▶ **MATERIAL SUPPLIED**:
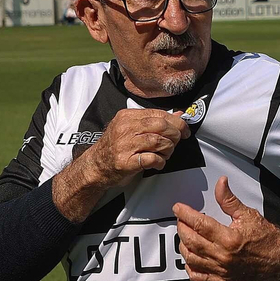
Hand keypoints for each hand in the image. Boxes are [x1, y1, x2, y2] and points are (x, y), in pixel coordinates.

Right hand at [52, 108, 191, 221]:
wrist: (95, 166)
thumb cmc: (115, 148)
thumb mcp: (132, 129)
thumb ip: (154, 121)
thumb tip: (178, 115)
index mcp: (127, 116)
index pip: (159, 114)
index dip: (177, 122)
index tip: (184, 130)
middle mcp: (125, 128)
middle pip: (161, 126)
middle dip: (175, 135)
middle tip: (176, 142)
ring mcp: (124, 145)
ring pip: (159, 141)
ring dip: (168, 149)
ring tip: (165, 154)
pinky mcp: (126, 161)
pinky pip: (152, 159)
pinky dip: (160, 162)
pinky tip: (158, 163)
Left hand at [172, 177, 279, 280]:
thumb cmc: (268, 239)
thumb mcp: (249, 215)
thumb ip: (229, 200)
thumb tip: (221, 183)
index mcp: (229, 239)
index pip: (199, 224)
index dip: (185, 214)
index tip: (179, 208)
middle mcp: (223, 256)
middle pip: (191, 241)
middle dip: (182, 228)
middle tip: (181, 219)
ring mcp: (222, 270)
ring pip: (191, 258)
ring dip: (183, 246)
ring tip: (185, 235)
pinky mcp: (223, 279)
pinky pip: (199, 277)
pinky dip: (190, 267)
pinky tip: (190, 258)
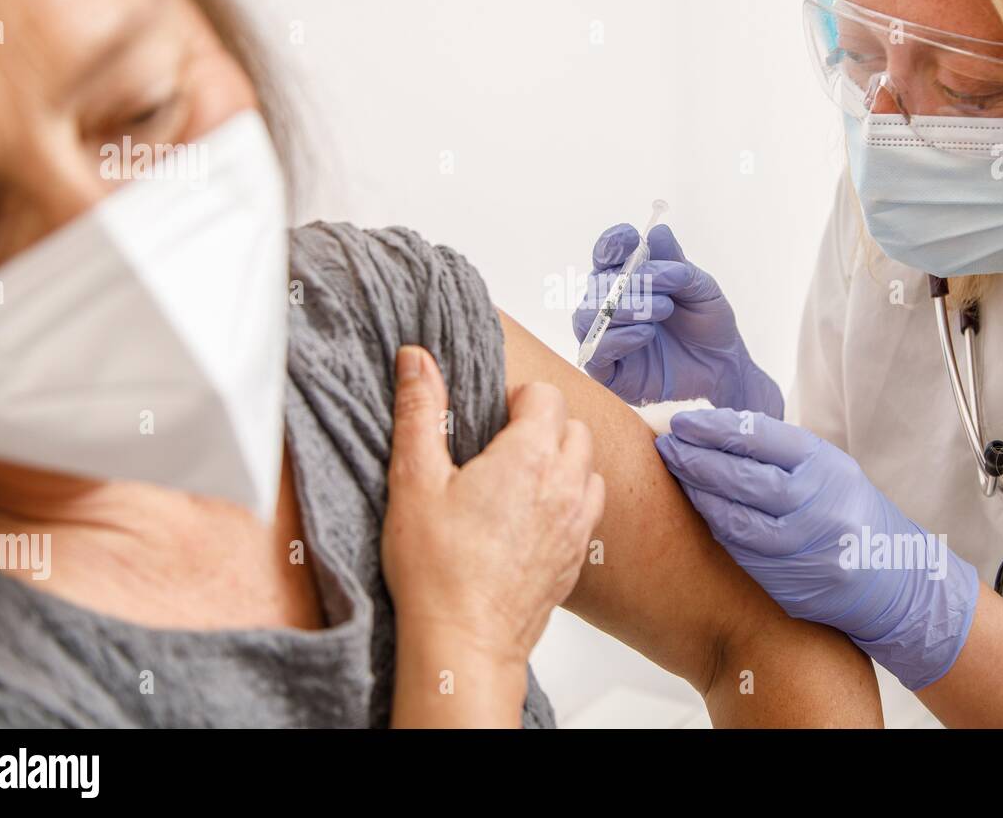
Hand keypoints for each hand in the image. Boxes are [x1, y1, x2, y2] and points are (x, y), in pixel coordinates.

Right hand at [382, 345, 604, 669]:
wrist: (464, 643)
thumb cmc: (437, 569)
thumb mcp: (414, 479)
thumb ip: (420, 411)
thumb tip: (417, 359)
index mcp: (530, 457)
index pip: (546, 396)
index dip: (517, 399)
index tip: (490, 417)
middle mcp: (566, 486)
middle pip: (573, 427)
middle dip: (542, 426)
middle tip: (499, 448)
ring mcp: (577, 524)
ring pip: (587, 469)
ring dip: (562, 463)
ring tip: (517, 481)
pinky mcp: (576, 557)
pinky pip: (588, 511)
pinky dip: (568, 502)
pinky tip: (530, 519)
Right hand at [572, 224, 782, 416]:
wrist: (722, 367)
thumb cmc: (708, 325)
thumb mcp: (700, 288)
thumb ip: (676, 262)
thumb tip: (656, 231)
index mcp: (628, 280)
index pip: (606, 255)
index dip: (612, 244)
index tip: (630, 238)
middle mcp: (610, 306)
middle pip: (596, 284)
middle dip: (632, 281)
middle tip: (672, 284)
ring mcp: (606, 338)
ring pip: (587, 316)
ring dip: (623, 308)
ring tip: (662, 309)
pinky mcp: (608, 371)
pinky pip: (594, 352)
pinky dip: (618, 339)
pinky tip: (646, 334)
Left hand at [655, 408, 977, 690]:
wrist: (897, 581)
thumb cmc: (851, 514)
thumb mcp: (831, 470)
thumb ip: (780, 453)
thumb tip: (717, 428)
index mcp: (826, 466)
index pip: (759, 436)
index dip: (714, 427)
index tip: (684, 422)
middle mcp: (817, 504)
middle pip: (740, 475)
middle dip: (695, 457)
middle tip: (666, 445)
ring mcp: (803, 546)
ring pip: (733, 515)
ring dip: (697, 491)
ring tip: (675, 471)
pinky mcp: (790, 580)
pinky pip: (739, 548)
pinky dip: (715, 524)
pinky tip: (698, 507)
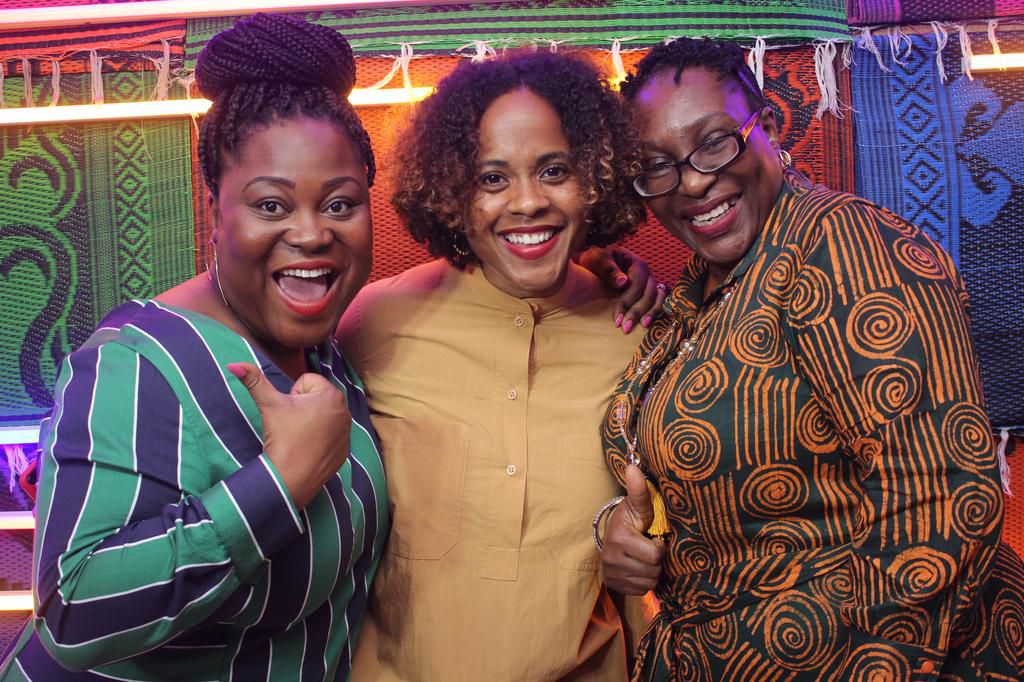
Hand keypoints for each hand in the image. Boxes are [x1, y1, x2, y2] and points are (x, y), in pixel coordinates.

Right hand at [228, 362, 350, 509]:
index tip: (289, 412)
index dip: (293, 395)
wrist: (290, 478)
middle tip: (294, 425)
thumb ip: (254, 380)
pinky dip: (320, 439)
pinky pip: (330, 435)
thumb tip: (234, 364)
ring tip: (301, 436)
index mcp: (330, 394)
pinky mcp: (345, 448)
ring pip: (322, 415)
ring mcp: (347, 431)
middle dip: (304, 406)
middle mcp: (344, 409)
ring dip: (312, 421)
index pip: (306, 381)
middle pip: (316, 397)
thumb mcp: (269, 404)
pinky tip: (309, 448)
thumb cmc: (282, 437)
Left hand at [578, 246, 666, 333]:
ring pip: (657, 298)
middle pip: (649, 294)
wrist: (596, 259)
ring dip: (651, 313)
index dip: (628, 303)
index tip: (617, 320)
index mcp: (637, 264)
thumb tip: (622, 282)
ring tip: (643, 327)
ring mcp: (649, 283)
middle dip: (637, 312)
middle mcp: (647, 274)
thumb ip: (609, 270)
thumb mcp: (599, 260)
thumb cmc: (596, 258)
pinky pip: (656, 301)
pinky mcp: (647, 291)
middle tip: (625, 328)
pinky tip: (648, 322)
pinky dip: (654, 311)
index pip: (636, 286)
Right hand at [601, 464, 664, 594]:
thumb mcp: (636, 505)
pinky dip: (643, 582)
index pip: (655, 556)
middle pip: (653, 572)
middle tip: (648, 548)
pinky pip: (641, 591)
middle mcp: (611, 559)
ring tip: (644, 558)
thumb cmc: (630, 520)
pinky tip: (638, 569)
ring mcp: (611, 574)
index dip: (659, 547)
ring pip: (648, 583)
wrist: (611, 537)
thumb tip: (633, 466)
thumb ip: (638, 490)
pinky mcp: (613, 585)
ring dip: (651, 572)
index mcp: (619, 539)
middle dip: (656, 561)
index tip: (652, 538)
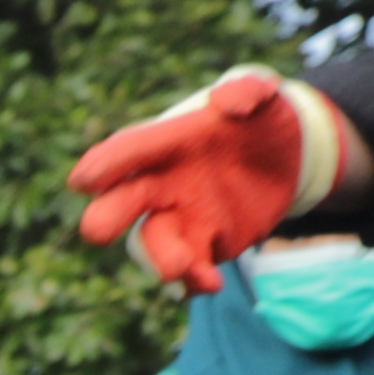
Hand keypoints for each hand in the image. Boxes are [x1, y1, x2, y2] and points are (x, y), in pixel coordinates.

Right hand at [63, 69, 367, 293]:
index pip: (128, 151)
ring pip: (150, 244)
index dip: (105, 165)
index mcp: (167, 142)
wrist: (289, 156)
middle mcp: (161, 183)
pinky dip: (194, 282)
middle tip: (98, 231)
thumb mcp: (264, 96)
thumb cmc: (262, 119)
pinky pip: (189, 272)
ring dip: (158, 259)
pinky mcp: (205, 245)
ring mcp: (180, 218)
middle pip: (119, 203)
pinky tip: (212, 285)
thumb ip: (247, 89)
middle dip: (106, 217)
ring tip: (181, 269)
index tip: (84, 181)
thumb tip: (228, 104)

* * *

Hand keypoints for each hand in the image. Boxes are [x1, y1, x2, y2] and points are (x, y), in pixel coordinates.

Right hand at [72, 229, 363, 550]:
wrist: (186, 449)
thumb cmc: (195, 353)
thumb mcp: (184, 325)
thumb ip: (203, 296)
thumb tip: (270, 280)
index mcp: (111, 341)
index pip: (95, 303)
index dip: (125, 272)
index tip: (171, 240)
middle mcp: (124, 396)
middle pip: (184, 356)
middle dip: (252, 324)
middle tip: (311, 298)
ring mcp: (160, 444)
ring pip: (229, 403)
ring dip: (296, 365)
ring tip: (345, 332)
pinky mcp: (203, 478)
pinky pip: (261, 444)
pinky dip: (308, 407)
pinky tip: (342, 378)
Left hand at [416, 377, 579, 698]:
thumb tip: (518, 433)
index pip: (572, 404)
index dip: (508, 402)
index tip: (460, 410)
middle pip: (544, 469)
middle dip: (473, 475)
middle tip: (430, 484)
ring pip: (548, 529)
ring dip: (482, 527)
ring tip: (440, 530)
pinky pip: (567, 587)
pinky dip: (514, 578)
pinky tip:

---

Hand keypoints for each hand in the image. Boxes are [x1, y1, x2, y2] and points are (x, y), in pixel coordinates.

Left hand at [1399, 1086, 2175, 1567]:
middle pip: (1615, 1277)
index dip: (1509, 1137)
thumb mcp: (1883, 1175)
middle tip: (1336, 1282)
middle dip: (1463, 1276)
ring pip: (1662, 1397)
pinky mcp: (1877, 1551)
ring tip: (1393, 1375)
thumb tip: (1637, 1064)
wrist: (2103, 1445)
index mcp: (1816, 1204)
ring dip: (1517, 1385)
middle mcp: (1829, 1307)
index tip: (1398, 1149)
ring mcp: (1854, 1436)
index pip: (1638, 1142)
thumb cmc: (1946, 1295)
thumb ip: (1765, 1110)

▶ **EXERCISE DESCRIPTION**:
Each line above that carries the string "wrist" has to be returned.

▶ **SOLUTION FOR THIS TASK**:
wrist: (95, 166)
wrist: (464, 643)
wrist: (722, 367)
wrist: (897, 581)
wrist: (290, 478)
wrist: (596, 259)
wrist: (611, 537)
wrist: (289, 156)
wrist: (186, 449)
wrist: (2103, 1445)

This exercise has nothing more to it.